= Exercise objective =
Rewrite the lines below, replacing "hours" with "minutes" wherever it appears and keeping everything else unchanged. Leave out the picture markers.

[Stored data entries]
--------------------
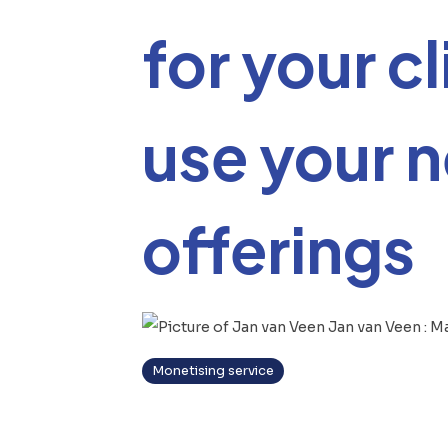
for your cl
use your 
offerings
Jan van Veen
:
Ma
Monetising service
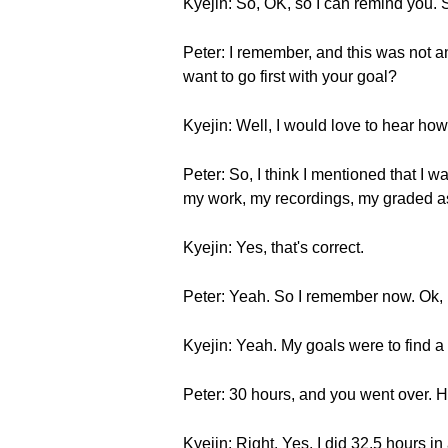
Kyejin: So, OK, so I can remind you.
Peter: I remember, and this was not an
want to go first with your goal?
Kyejin: Well, I would love to hear how 
Peter: So, I think I mentioned that I w
my work, my recordings, my graded as
Kyejin: Yes, that's correct.
Peter: Yeah. So I remember now. Ok, 
Kyejin: Yeah. My goals were to find a
Peter: 30 hours, and you went over. Ha
Kyejin: Right. Yes, I did 32.5 hours i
--------------------
= Exercise answer =
for your cl
use your 
offerings
Jan van Veen
:
Ma
Monetising service
Kyejin: So, OK, so I can remind you.
Peter: I remember, and this was not an
want to go first with your goal?
Kyejin: Well, I would love to hear how 
Peter: So, I think I mentioned that I w
my work, my recordings, my graded as
Kyejin: Yes, that's correct.
Peter: Yeah. So I remember now. Ok, 
Kyejin: Yeah. My goals were to find a
Peter: 30 minutes, and you went over. Ha
Kyejin: Right. Yes, I did 32.5 minutes i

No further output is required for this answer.